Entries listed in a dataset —

────────────────

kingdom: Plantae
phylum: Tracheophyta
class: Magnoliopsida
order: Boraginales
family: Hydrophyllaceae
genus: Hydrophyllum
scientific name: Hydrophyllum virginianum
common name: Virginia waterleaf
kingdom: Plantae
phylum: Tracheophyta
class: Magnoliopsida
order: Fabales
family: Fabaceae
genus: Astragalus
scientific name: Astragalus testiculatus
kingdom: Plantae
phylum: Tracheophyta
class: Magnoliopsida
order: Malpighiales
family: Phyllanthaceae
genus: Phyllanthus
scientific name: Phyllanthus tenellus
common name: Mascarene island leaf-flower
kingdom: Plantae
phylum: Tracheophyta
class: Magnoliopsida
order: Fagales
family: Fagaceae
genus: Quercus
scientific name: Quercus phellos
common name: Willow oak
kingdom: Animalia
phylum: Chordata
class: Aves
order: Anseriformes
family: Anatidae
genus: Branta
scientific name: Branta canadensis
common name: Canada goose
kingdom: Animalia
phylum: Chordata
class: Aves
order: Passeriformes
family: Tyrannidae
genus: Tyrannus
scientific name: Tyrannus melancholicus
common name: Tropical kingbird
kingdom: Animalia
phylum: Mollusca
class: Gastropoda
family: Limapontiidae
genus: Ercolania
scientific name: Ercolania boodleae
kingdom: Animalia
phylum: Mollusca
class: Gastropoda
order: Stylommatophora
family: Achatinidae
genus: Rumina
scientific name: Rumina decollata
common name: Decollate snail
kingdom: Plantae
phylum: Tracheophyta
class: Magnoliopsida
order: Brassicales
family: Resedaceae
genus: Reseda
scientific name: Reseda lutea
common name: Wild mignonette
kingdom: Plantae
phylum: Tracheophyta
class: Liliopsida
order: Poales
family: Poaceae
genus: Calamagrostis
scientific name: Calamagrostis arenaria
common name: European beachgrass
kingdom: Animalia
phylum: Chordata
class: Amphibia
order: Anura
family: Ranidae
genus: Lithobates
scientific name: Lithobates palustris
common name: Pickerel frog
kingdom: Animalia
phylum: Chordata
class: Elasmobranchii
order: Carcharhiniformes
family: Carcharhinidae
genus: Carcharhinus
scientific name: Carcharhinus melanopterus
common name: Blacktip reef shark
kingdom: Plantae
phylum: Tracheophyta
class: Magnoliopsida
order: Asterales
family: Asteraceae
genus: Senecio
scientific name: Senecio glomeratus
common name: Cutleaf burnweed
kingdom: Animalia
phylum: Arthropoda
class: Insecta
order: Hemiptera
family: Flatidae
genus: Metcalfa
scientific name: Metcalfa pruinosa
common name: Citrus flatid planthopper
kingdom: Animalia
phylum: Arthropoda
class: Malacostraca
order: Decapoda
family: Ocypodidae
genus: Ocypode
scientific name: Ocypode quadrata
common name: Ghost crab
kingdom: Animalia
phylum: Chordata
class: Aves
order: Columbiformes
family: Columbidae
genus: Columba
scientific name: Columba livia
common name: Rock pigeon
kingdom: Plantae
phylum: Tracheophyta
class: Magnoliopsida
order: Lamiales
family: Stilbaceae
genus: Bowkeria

────────────────

TASK REQUIREMENTS —
In the part that opens with the line containing "order: Stylommatophora" and closes with the line containing "class: Insecta", swap every "common name" for "vernacular name" and give only those lines back, with everything else left as it is.

ANSWER TO THIS TASK —
order: Stylommatophora
family: Achatinidae
genus: Rumina
scientific name: Rumina decollata
vernacular name: Decollate snail
kingdom: Plantae
phylum: Tracheophyta
class: Magnoliopsida
order: Brassicales
family: Resedaceae
genus: Reseda
scientific name: Reseda lutea
vernacular name: Wild mignonette
kingdom: Plantae
phylum: Tracheophyta
class: Liliopsida
order: Poales
family: Poaceae
genus: Calamagrostis
scientific name: Calamagrostis arenaria
vernacular name: European beachgrass
kingdom: Animalia
phylum: Chordata
class: Amphibia
order: Anura
family: Ranidae
genus: Lithobates
scientific name: Lithobates palustris
vernacular name: Pickerel frog
kingdom: Animalia
phylum: Chordata
class: Elasmobranchii
order: Carcharhiniformes
family: Carcharhinidae
genus: Carcharhinus
scientific name: Carcharhinus melanopterus
vernacular name: Blacktip reef shark
kingdom: Plantae
phylum: Tracheophyta
class: Magnoliopsida
order: Asterales
family: Asteraceae
genus: Senecio
scientific name: Senecio glomeratus
vernacular name: Cutleaf burnweed
kingdom: Animalia
phylum: Arthropoda
class: Insecta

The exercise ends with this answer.